Assignment: In the material below, find each line with the string "para" and copy it.
== Segment start ==
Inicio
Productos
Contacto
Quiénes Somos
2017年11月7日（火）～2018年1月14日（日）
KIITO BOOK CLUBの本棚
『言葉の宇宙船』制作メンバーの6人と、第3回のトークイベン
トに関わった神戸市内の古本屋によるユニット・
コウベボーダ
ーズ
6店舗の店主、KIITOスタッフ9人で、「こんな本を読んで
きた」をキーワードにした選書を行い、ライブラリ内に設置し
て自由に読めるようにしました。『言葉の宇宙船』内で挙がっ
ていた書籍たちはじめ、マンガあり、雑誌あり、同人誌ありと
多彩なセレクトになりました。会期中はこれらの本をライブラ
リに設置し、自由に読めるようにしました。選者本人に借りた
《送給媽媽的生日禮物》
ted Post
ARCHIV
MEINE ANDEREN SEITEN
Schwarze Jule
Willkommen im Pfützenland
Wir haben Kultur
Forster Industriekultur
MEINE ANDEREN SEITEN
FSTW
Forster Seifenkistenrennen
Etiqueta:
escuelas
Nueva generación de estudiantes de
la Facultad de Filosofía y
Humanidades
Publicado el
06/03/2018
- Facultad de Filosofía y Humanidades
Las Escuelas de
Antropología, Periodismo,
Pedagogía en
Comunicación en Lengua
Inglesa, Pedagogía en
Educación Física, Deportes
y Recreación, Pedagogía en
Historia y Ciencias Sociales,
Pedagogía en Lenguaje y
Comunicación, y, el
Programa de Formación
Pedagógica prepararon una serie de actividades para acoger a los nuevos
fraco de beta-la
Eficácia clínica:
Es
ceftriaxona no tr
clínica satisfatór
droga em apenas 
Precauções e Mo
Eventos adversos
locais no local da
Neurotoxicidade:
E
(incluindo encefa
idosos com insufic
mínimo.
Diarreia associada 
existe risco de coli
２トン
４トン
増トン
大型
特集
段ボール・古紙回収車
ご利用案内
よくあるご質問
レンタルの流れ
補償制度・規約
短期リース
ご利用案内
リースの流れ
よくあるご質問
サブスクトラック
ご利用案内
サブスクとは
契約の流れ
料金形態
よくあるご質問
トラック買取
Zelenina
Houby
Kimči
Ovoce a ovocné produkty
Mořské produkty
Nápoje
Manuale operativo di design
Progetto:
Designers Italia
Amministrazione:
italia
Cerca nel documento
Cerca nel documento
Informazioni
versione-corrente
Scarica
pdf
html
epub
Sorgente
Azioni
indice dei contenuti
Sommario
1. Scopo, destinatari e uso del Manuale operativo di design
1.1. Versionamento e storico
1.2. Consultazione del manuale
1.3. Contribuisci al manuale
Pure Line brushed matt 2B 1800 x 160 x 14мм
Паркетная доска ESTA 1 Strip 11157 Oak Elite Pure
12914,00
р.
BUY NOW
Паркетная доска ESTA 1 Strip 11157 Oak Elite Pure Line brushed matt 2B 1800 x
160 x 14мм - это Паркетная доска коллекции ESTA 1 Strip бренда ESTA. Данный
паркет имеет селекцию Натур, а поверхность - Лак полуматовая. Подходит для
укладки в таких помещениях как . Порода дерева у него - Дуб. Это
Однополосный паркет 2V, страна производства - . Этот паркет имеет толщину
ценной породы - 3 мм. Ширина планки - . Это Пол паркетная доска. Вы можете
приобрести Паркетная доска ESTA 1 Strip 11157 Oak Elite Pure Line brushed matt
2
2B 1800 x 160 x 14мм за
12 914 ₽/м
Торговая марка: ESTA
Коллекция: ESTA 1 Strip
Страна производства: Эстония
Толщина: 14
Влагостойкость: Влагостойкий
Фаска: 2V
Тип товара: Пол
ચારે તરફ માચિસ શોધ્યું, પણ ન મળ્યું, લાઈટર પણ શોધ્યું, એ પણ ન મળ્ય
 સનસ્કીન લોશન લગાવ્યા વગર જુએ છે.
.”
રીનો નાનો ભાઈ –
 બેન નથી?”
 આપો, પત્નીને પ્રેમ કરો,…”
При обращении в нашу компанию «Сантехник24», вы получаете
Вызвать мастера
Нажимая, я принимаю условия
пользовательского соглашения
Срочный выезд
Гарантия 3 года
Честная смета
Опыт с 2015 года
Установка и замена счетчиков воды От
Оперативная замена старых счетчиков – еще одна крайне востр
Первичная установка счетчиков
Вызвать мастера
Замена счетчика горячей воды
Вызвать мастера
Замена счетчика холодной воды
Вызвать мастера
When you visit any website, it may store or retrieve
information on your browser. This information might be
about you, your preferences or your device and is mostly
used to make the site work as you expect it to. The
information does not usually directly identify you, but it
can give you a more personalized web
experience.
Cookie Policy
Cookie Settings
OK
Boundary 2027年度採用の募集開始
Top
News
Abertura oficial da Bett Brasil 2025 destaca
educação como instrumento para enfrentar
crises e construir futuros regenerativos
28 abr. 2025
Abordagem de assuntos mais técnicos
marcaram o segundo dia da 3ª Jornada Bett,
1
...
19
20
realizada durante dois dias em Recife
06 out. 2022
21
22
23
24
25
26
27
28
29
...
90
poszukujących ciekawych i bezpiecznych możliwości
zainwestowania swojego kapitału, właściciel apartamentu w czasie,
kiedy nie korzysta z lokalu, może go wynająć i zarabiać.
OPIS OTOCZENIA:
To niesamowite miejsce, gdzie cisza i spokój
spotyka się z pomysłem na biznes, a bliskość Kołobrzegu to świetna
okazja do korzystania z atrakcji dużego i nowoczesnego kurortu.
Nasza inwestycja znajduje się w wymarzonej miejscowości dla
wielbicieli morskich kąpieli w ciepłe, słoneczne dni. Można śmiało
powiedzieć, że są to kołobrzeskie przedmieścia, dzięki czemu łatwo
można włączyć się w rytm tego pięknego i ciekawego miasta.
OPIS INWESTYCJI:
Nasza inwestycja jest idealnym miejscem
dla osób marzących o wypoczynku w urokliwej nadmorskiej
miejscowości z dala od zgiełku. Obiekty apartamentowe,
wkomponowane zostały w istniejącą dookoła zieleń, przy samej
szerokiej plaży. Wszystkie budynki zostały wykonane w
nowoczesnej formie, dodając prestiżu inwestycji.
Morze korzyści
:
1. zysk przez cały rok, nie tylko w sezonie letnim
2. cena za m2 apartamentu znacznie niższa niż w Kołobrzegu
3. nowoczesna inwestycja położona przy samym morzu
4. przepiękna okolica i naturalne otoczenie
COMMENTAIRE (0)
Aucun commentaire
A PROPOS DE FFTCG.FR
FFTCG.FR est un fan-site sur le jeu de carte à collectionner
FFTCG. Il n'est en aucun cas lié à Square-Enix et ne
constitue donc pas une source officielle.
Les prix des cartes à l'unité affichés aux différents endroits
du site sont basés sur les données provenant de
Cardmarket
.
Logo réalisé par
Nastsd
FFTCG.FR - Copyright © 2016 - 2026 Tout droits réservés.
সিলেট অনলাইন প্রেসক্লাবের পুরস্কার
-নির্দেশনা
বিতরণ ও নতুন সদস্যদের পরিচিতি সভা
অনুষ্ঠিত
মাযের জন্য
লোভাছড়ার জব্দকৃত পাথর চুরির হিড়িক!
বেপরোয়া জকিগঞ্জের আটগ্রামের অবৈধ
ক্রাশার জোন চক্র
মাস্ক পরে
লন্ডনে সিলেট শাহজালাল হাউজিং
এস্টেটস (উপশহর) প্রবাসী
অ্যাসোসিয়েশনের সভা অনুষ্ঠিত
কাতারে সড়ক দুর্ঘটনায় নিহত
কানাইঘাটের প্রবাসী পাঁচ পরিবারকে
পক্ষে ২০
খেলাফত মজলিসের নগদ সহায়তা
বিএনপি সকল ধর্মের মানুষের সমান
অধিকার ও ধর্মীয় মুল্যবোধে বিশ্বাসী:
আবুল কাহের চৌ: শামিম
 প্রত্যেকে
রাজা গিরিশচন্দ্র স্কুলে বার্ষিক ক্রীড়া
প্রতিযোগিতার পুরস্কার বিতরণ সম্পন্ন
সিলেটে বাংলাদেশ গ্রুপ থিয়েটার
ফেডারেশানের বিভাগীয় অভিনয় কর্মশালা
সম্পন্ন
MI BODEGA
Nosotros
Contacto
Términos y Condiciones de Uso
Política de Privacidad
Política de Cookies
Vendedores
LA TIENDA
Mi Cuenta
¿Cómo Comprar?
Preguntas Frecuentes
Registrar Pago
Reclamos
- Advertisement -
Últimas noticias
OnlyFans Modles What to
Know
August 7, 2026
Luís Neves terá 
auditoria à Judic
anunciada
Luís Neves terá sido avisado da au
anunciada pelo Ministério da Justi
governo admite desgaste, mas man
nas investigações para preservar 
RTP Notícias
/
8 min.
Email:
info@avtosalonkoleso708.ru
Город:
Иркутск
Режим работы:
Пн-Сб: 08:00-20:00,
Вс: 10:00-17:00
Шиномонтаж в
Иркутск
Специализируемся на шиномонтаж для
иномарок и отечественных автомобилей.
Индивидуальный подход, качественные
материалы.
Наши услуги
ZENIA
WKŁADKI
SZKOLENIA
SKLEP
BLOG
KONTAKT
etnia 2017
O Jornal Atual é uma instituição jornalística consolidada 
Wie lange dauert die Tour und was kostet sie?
== Segment end ==
Exercise answer:
Pedagógica prepararon una serie de actividades para acoger a los nuevos
educação como instrumento para enfrentar
nas investigações para preservar 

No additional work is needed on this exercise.